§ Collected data
------------------------------------------------------------------------
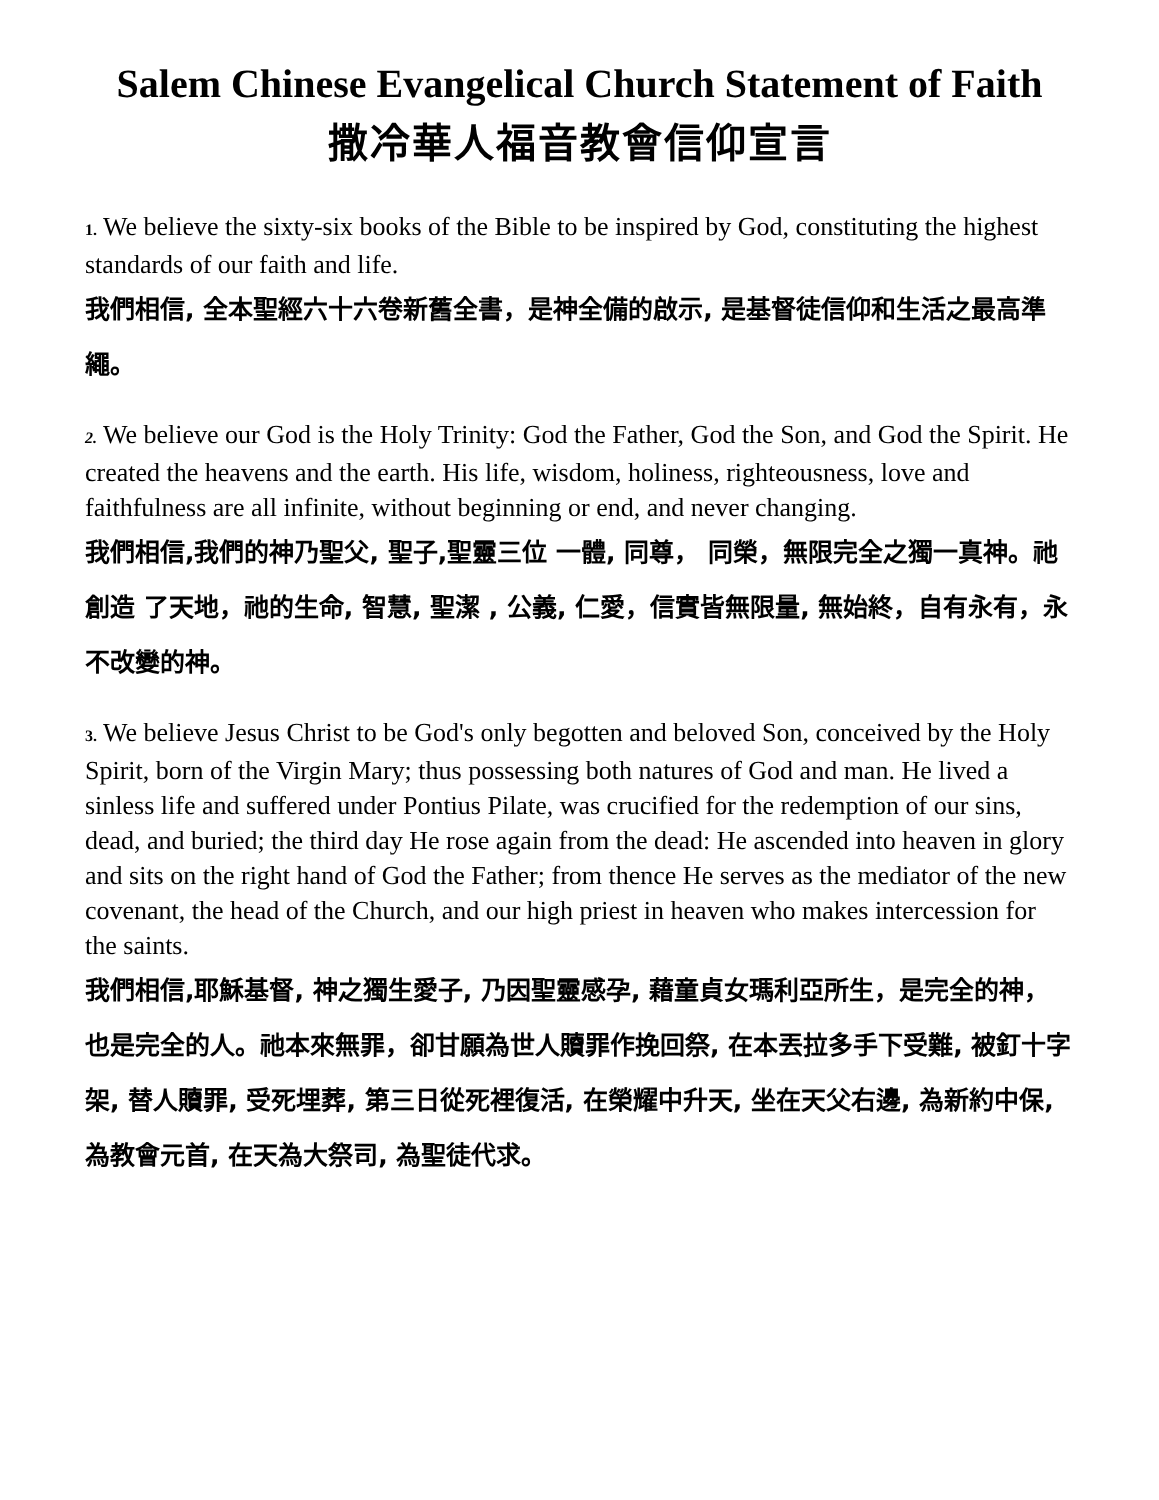Salem Chinese Evangelical Church Statement of Faith
撒冷華人福音教會信仰宣言
1. We believe the sixty-six books of the Bible to be inspired by God, constituting the highest standards of our faith and life.
我們相信, 全本聖經六十六卷新舊全書，是神全備的啟示, 是基督徒信仰和生活之最高準繩。
2. We believe our God is the Holy Trinity: God the Father, God the Son, and God the Spirit. He created the heavens and the earth. His life, wisdom, holiness, righteousness, love and faithfulness are all infinite, without beginning or end, and never changing.
我們相信,我們的神乃聖父, 聖子,聖靈三位 一體, 同尊， 同榮，無限完全之獨一真神。祂創造 了天地，祂的生命, 智慧, 聖潔 , 公義, 仁愛，信實皆無限量, 無始終，自有永有，永不改變的神。
3. We believe Jesus Christ to be God's only begotten and beloved Son, conceived by the Holy Spirit, born of the Virgin Mary; thus possessing both natures of God and man. He lived a sinless life and suffered under Pontius Pilate, was crucified for the redemption of our sins, dead, and buried; the third day He rose again from the dead: He ascended into heaven in glory and sits on the right hand of God the Father; from thence He serves as the mediator of the new covenant, the head of the Church, and our high priest in heaven who makes intercession for the saints.
我們相信,耶穌基督, 神之獨生愛子, 乃因聖靈感孕, 藉童貞女瑪利亞所生，是完全的神，也是完全的人。祂本來無罪，卻甘願為世人贖罪作挽回祭, 在本丟拉多手下受難, 被釘十字架, 替人贖罪, 受死埋葬, 第三日從死裡復活, 在榮耀中升天, 坐在天父右邊, 為新約中保,為教會元首, 在天為大祭司, 為聖徒代求。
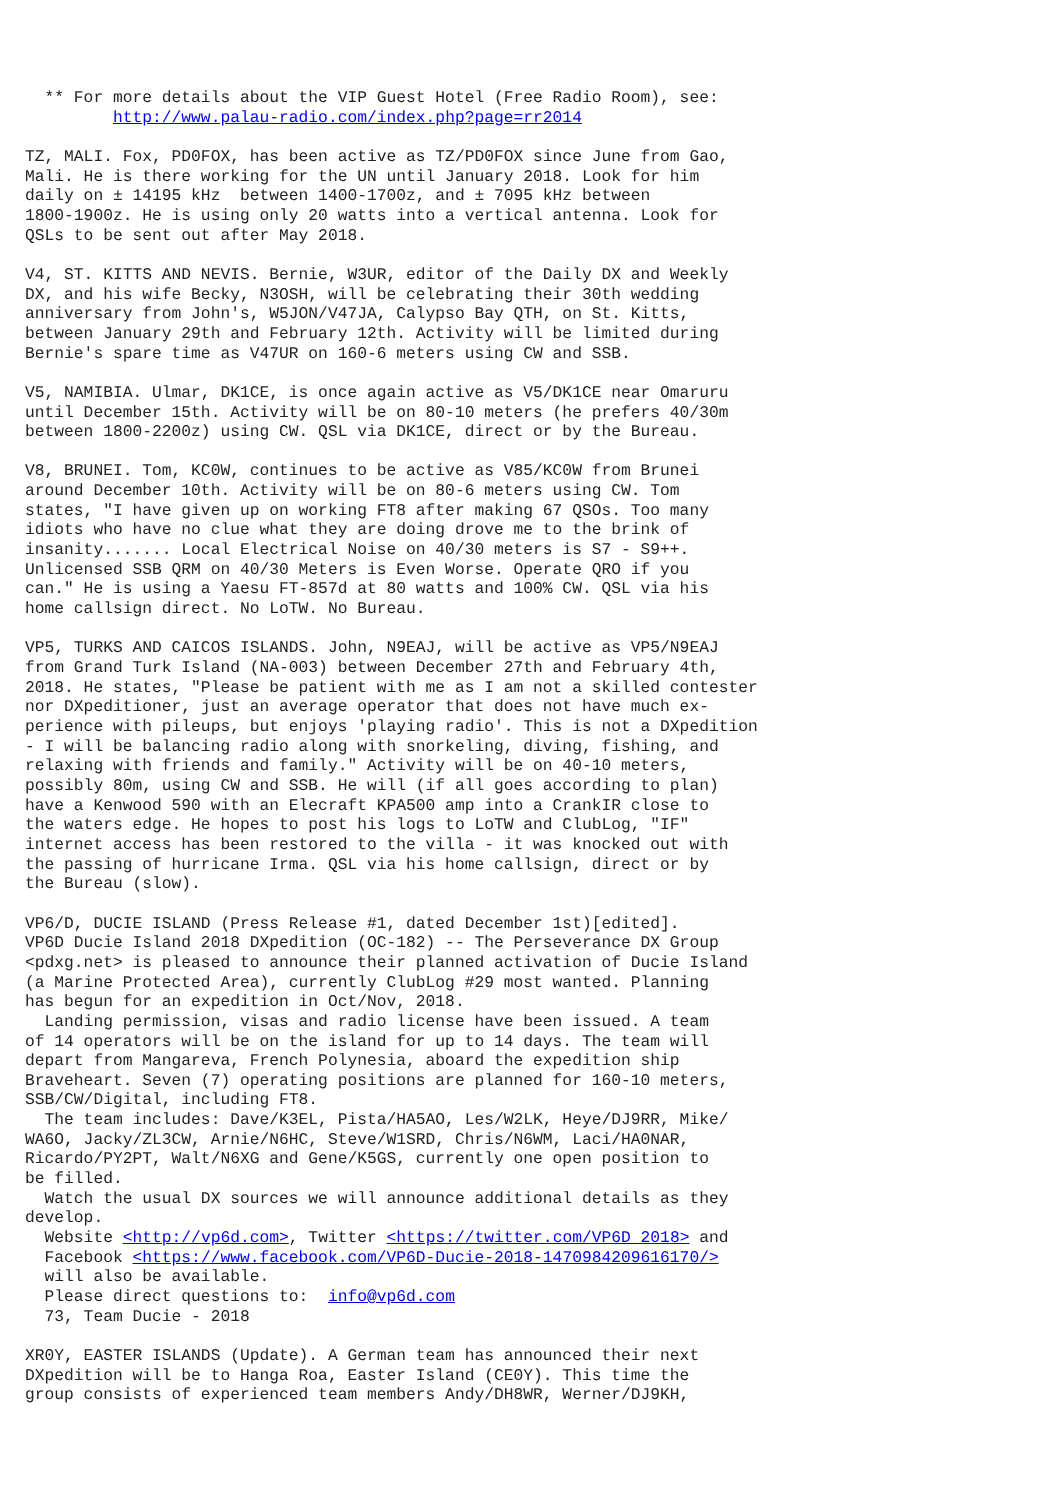** For more details about the VIP Guest Hotel (Free Radio Room), see:
         http://www.palau-radio.com/index.php?page=rr2014

TZ, MALI. Fox, PD0FOX, has been active as TZ/PD0FOX since June from Gao,
Mali. He is there working for the UN until January 2018. Look for him
daily on ± 14195 kHz  between 1400-1700z, and ± 7095 kHz between
1800-1900z. He is using only 20 watts into a vertical antenna. Look for
QSLs to be sent out after May 2018.

V4, ST. KITTS AND NEVIS. Bernie, W3UR, editor of the Daily DX and Weekly
DX, and his wife Becky, N3OSH, will be celebrating their 30th wedding
anniversary from John's, W5JON/V47JA, Calypso Bay QTH, on St. Kitts,
between January 29th and February 12th. Activity will be limited during
Bernie's spare time as V47UR on 160-6 meters using CW and SSB.

V5, NAMIBIA. Ulmar, DK1CE, is once again active as V5/DK1CE near Omaruru
until December 15th. Activity will be on 80-10 meters (he prefers 40/30m
between 1800-2200z) using CW. QSL via DK1CE, direct or by the Bureau.

V8, BRUNEI. Tom, KC0W, continues to be active as V85/KC0W from Brunei
around December 10th. Activity will be on 80-6 meters using CW. Tom
states, "I have given up on working FT8 after making 67 QSOs. Too many
idiots who have no clue what they are doing drove me to the brink of
insanity....... Local Electrical Noise on 40/30 meters is S7 - S9++.
Unlicensed SSB QRM on 40/30 Meters is Even Worse. Operate QRO if you
can." He is using a Yaesu FT-857d at 80 watts and 100% CW. QSL via his
home callsign direct. No LoTW. No Bureau.

VP5, TURKS AND CAICOS ISLANDS. John, N9EAJ, will be active as VP5/N9EAJ
from Grand Turk Island (NA-003) between December 27th and February 4th,
2018. He states, "Please be patient with me as I am not a skilled contester
nor DXpeditioner, just an average operator that does not have much ex-
perience with pileups, but enjoys 'playing radio'. This is not a DXpedition
- I will be balancing radio along with snorkeling, diving, fishing, and
relaxing with friends and family." Activity will be on 40-10 meters,
possibly 80m, using CW and SSB. He will (if all goes according to plan)
have a Kenwood 590 with an Elecraft KPA500 amp into a CrankIR close to
the waters edge. He hopes to post his logs to LoTW and ClubLog, "IF"
internet access has been restored to the villa - it was knocked out with
the passing of hurricane Irma. QSL via his home callsign, direct or by
the Bureau (slow).

VP6/D, DUCIE ISLAND (Press Release #1, dated December 1st)[edited].
VP6D Ducie Island 2018 DXpedition (OC-182) -- The Perseverance DX Group
<pdxg.net> is pleased to announce their planned activation of Ducie Island
(a Marine Protected Area), currently ClubLog #29 most wanted. Planning
has begun for an expedition in Oct/Nov, 2018.
  Landing permission, visas and radio license have been issued. A team
of 14 operators will be on the island for up to 14 days. The team will
depart from Mangareva, French Polynesia, aboard the expedition ship
Braveheart. Seven (7) operating positions are planned for 160-10 meters,
SSB/CW/Digital, including FT8.
  The team includes: Dave/K3EL, Pista/HA5AO, Les/W2LK, Heye/DJ9RR, Mike/
WA6O, Jacky/ZL3CW, Arnie/N6HC, Steve/W1SRD, Chris/N6WM, Laci/HA0NAR,
Ricardo/PY2PT, Walt/N6XG and Gene/K5GS, currently one open position to
be filled.
  Watch the usual DX sources we will announce additional details as they
develop.
  Website <http://vp6d.com>, Twitter <https://twitter.com/VP6D_2018> and
  Facebook <https://www.facebook.com/VP6D-Ducie-2018-1470984209616170/>
  will also be available.
  Please direct questions to:  info@vp6d.com
  73, Team Ducie - 2018

XR0Y, EASTER ISLANDS (Update). A German team has announced their next
DXpedition will be to Hanga Roa, Easter Island (CE0Y). This time the
group consists of experienced team members Andy/DH8WR, Werner/DJ9KH,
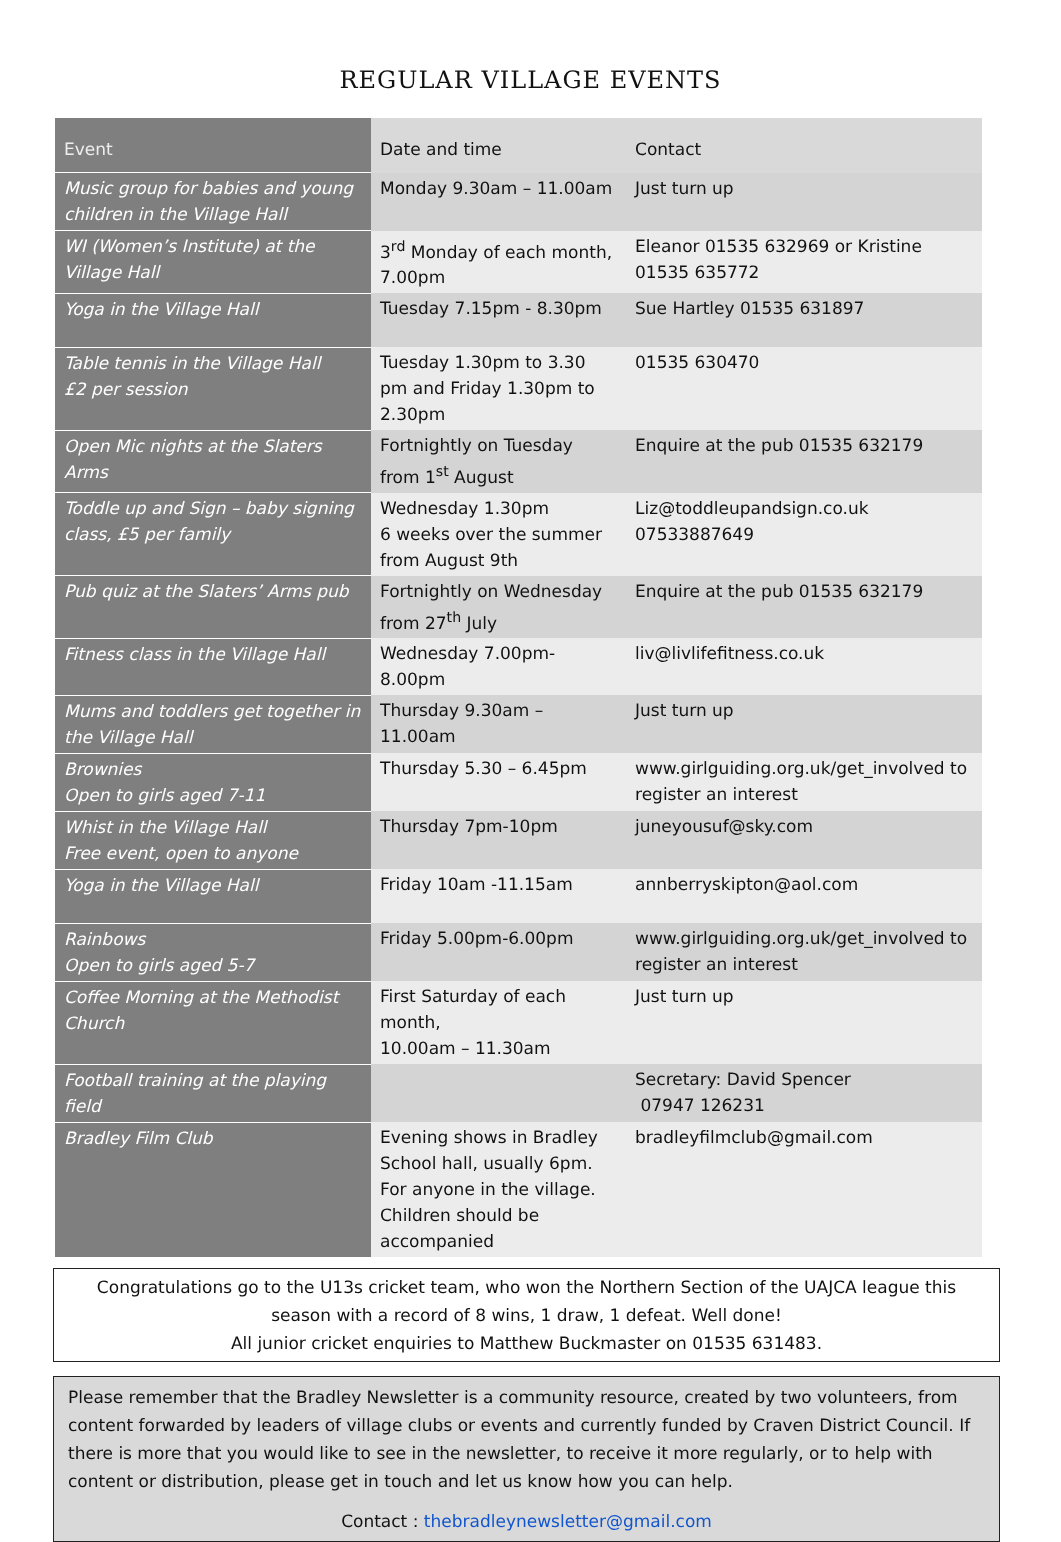REGULAR VILLAGE EVENTS
| Event | Date and time | Contact |
| --- | --- | --- |
| Music group for babies and young children in the Village Hall | Monday 9.30am – 11.00am | Just turn up |
| WI (Women’s Institute) at the Village Hall | 3<sup>rd</sup> Monday of each month, 7.00pm | Eleanor 01535 632969 or Kristine 01535 635772 |
| Yoga in the Village Hall | Tuesday 7.15pm - 8.30pm | Sue Hartley 01535 631897 |
| Table tennis in the Village Hall £2 per session | Tuesday 1.30pm to 3.30 pm and Friday 1.30pm to 2.30pm | 01535 630470 |
| Open Mic nights at the Slaters Arms | Fortnightly on Tuesday from 1<sup>st</sup> August | Enquire at the pub 01535 632179 |
| Toddle up and Sign – baby signing class, £5 per family | Wednesday 1.30pm 6 weeks over the summer from August 9th | Liz@toddleupandsign.co.uk 07533887649 |
| Pub quiz at the Slaters’ Arms pub | Fortnightly on Wednesday from 27<sup>th</sup> July | Enquire at the pub 01535 632179 |
| Fitness class in the Village Hall | Wednesday 7.00pm-8.00pm | liv@livlifefitness.co.uk |
| Mums and toddlers get together in the Village Hall | Thursday 9.30am – 11.00am | Just turn up |
| Brownies Open to girls aged 7-11 | Thursday 5.30 – 6.45pm | www.girlguiding.org.uk/get_involved to register an interest |
| Whist in the Village Hall Free event, open to anyone | Thursday 7pm-10pm | juneyousuf@sky.com |
| Yoga in the Village Hall | Friday 10am -11.15am | annberryskipton@aol.com |
| Rainbows Open to girls aged 5-7 | Friday 5.00pm-6.00pm | www.girlguiding.org.uk/get_involved to register an interest |
| Coffee Morning at the Methodist Church | First Saturday of each month, 10.00am – 11.30am | Just turn up |
| Football training at the playing field | | Secretary: David Spencer 07947 126231 |
| Bradley Film Club | Evening shows in Bradley School hall, usually 6pm. For anyone in the village. Children should be accompanied | bradleyfilmclub@gmail.com |
Congratulations go to the U13s cricket team, who won the Northern Section of the UAJCA league this
season with a record of 8 wins, 1 draw, 1 defeat. Well done!
All junior cricket enquiries to Matthew Buckmaster on 01535 631483.
Please remember that the Bradley Newsletter is a community resource, created by two volunteers, from content forwarded by leaders of village clubs or events and currently funded by Craven District Council. If there is more that you would like to see in the newsletter, to receive it more regularly, or to help with content or distribution, please get in touch and let us know how you can help.
Contact : thebradleynewsletter@gmail.com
------------------------------------------------------------------------
§ Your objective
The lines from the one containing "Please remember that" through the end of the data are to be copied exactly, the first and last of them included.

§ Task result
Please remember that the Bradley Newsletter is a community resource, created by two volunteers, from content forwarded by leaders of village clubs or events and currently funded by Craven District Council. If there is more that you would like to see in the newsletter, to receive it more regularly, or to help with content or distribution, please get in touch and let us know how you can help.
Contact : thebradleynewsletter@gmail.com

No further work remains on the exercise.